(Beyrouth) – Au cours de l’année 2013, le Qatar a été sous le feu de la critique internationale du fait des graves abus subis par les migrants travaillant dans le pays, a indiqué aujourd’hui Human Rights Watch dans son Rapport mondial 2014. Les autorités ont ignoré les appels à la réforme du système juridique et réglementaire qui leur ont été lancés, le système actuel ouvrant la voie au travail forcé.
Human Rights Watch a indiqué en janvier 2013 que, en l’absence de réformes majeures, les dix milliers de travailleurs migrants œuvrant à la construction des infrastructures pour la Coupe du Monde de la FIFA 2022 seraient en proie à l’exploitation et à la misère. D’autres révélations ont été faites en 2013 sur les conditions de vie et de travail épouvantables et sur les taux de mortalité élevés observés chez les travailleurs migrants. Mais en dépit des critiques internationales de plus en plus nombreuses, les autorités qataries n’ont manifesté aucune volonté particulière quant à la mise en œuvre des réformes nécessaires.
« Le Qatar se trouve sous le feu des projecteurs au sujet d’un problème qui constitue un véritable fléau dans la région du Golfe, et les autorités qataries devraient considérer cela comme une opportunité de donner le bon exemple », a déclaré Sarah Leah Whitson, directrice de la division Moyen Orient à Human Rights Watch. « Si le Qatar saisit cette opportunité, le pays gagnera une reconnaissance internationale. »
Dans son Rapport mondial 2014 (24ème rapport annuel, dont la version anglaise compte 667 pages), Human Rights Watch résume les pratiques en matière de droits humains dans plus de 90 pays. Les massacres massifs de civils en Syrie ont suscité un sentiment d’horreur, mais peu d’actions ont été engagées par les leaders mondiaux pour y mettre fin, a indiqué Human Rights Watch. La doctrine de la « responsabilité de protéger », qui a connu un regain de popularité, semble avoir empêché des atrocités de masse dans certains cas en Afrique. Les majorités au pouvoir en Égypte et dans d’autres pays ont étouffé les voix dissidentes, et ont réprimé les droits des minorités. Le rapport examine aussi les révélations d’Edward Snowden sur les programmes de surveillance américains, et leurs répercussions à l’échelle internationale.
Le Qatar compte près de 2 millions d’habitants, dont seulement 10% sont des citoyens de ce pays, d'après les statistiques officielles de 2013. Le nombre de travailleurs étrangers devrait encore augmenter avec les demandes croissantes dans le secteur de la construction.
Les travailleurs migrants sont soumis à un système de travail qui ouvre la voie au trafic et au travail forcé.

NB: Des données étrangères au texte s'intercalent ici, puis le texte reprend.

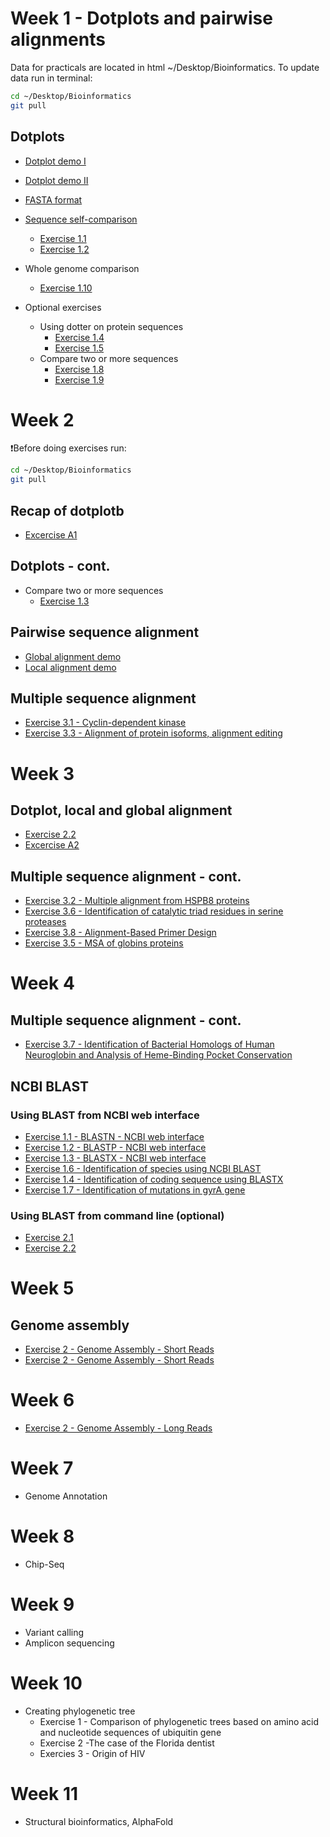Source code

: # Week 1 - Dotplots and pairwise alignments

Data for practicals are located in html ~/Desktop/Bioinformatics. To update data run in terminal:

```bash
cd ~/Desktop/Bioinformatics
git pull
```
## Dotplots
- [Dotplot demo I](https://kavonrtep.github.io/games/dotplot-demo.html)
- [Dotplot demo II](https://kavonrtep.github.io/games/dotplot-explorer.html)
- [FASTA format](./data_formats.md/#fasta-fa-fna-faa-fasta)
- [Sequence self-comparison](./sequence_alignment.md/#dotplots)
  - [Exercise 1.1](./sequence_alignment.md/#exercise-11---simple-self-comparison-using-dotplot)
  - [Exercise 1.2](./sequence_alignment.md/#exercise-12---identification-of-repetitive-motifs-using-dotplot)
  
- Whole genome comparison
  - [Exercise 1.10](./sequence_alignment.md/#exercise-110---whole-genome-comparison-with-gepard-program)

- Optional exercises
  - Using dotter on protein sequences
    - [Exercise 1.4](./sequence_alignment.md/#exercise-14---comparison-of-her-proteins-using-dotplot)
    - [Exercise 1.5](./sequence_alignment.md/#exercise-15---comparison-of-hox-proteins-using-dotplot)
  - Compare two or more sequences
    - [Exercise 1.8](./sequence_alignment.md/#exercise-18---identifying-overlaps-and-creating-a-sequence-assembly-using-dot-plots)
    - [Exercise 1.9](./sequence_alignment.md/#exercise-19---compare-two-genomic-regions-with-dotter)

# Week 2 
❗Before doing exercises run:

```bash
cd ~/Desktop/Bioinformatics
git pull
```
## Recap of dotplotb
 - [Excercise A1](./extra_tasks.md#exercise-a1)

## Dotplots - cont.
- Compare two or more sequences
  - [Exercise 1.3](./sequence_alignment.md/#exercise-13---comparison-of-sequences-with-insertions-deletions-inversions)

## Pairwise sequence alignment
- [Global alignment demo](https://kavonrtep.github.io/games/needleman-wunsch.html)
- [Local alignment demo](https://kavonrtep.github.io/games/smith-waterman.html)


## Multiple sequence alignment
- [Exercise 3.1 - Cyclin-dependent kinase](./sequence_alignment.md/#exercise-31---multiple-sequence-alignment---cyclin-dependent-kinase)
- [Exercise 3.3 - Alignment of protein isoforms, alignment editing](./sequence_alignment.md/#exercise-33---alignment-of-protein-isoforms-alignment-editing)


# Week 3

## Dotplot, local and global alignment
  - [Exercise 2.2](./sequence_alignment.md/#exercise-22---pairwise-alignment-using-ncbi-blast)
  - [Excercise A2](./extra_tasks.md#exercise-a2)

## Multiple sequence alignment - cont.
- [Exercise 3.2 - Multiple alignment from HSPB8 proteins](./sequence_alignment.md/#exercise-32---multiple-alignment-from-hspb8-proteins)
- [Exercise 3.6 - Identification of catalytic triad residues in serine proteases](./sequence_alignment.md/#exercise-36---identification-of-catalytic-triad-residues-in-serine-proteases)
- [Exercise 3.8 - Alignment-Based Primer Design](./sequence_alignment.md/#exercise-38---alignment-based-primer-design)
- [Exercise 3.5 - MSA of globins proteins](./sequence_alignment.md/#exercise-35---msa-of-globins-proteins)


# Week 4

## Multiple sequence alignment - cont.

- [Exercise 3.7 - Identification of Bacterial Homologs of Human Neuroglobin and Analysis of Heme-Binding Pocket Conservation](./sequence_alignment.md/#exercise-37---identification-of-bacterial-homologs-of-human-neuroglobin-and-analysis-of-heme-binding-pocket-conservation)

## NCBI BLAST

### Using BLAST from NCBI web interface
- [Exercise 1.1 - BLASTN - NCBI web interface](./blast_search.md/#exercise-11---blastn---ncbi-web-interface)
- [Exercise 1.2 - BLASTP - NCBI web interface](./blast_search.md/#exercise-12---blastp---ncbi-web-interface)
- [Exercise 1.3 - BLASTX - NCBI web interface](./blast_search.md/#exercise-13---blastx---ncbi-web-interface)
- [Exercise 1.6 - Identification of species using NCBI BLAST](./blast_search.md/#exercise-16---identification-of-species-using-ncbi-blast)
- [Exercise 1.4 - Identification of coding sequence using BLASTX](./blast_search.md/#exercise-14---identification-of-coding-sequence-using-blastx-vs-blastn)
- [Exercise 1.7 - Identification of mutations in gyrA gene](./blast_search.md/#exercise-17---identification-of-mutations-in-gyrA-gene)

### Using BLAST from command line (optional)
 - [Exercise 2.1](./blast_search.md/#exercise-21)
 - [Exercise 2.2](./blast_search.md/#exercise-22---extract-hits-from-database-and-create-alignment-with-query)

# Week 5 
## Genome assembly
- [Exercise 2 - Genome Assembly - Short Reads](./sequence_assembly.md#part-1---assembly-using-single-end-short-reads)
- [Exercise 2 - Genome Assembly - Short Reads](./sequence_assembly.md#part-2---assembly-using-pair-end-short-reads)

# Week 6 
- [Exercise 2 - Genome Assembly - Long Reads](./sequence_assembly.md#part-3---assembly-using-long-pacbio-hifi-reads)

# Week 7 
 - Genome Annotation

# Week 8
- Chip-Seq


# Week 9

- Variant calling
- Amplicon sequencing

# Week 10
- Creating phylogenetic tree
  - Exercise 1 - Comparison of phylogenetic trees based on amino acid and nucleotide sequences of ubiquitin gene
  - Exercise 2 -The case of the Florida dentist
  - Exercies 3 - Origin of HIV

# Week 11
- Structural bioinformatics, AlphaFold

En contravention de la loi qatarie, les travailleurs paient souvent des commissions de recrutement exorbitantes et les employeurs leur confisquent leur passeport. Le système de kafala (parrainage) lie le statut juridique d’un travailleur migrant à un employeur parrain, les travailleurs étant tenus d'obtenir un visa de sortie de la part de leur parrain pour pouvoir quitter le pays. Le Qatar interdit aux travailleurs migrants de se syndiquer ou de faire grève ; et ces derniers se heurtent à des obstacles importants lorsqu’ils demandent réparation.
Les travailleurs migrants vivent souvent dans des endroits exigus et insalubres et un grand nombre d’entre eux se plaint des heures de travail excessives et des salaires non payés. Le journal britannique The Guardian a signalé que, entre le 4 juin et le 8 août, 44 travailleurs népalais avaient trouvé la mort dans le pays, suite à des arrêts cardiaques ou à des accidents du travail dans la plupart des cas.
Un joueur de football français, Zahir Belounis, est resté bloqué au Qatar pendant plus de deux ans car l’équipe qui l'employait ne lui fournissait pas un visa de sortie. Belounis est retourné en France en novembre, six mois après la première évocation de son cas par Human Rights Watch. De nombreux autres expatriés parmi lesquels trois anciens salariés de la chaîne Al Jazeera restent bloqués au Qatar à cause de cette condition du visa de sortie.
Les travailleuses et travailleurs domestiques migrant(e)s (des femmes dans la quasi-totalité des cas) sont particulièrement vulnérables aux abus. Un contrat unifié régional destiné aux travailleuses et travailleurs domestiques qui devrait être approuvé en 2014 est bien loin de répondre aux normes minimales spécifiées dans la Convention sur les travailleuses et travailleurs domestique de l’Organisation internationale du travail.
Le bilan du Qatar en matière de liberté d'expression est une source de préoccupation. En février, une cour d'appel a confirmé la condamnation d’un poète qatari pour incitation au renversement du gouvernement dans des poèmes critiquant l’émir du Qatar alors au pouvoir. Les projets de loi sur la cybercriminalité et les médias pourraient étouffer la libre expression.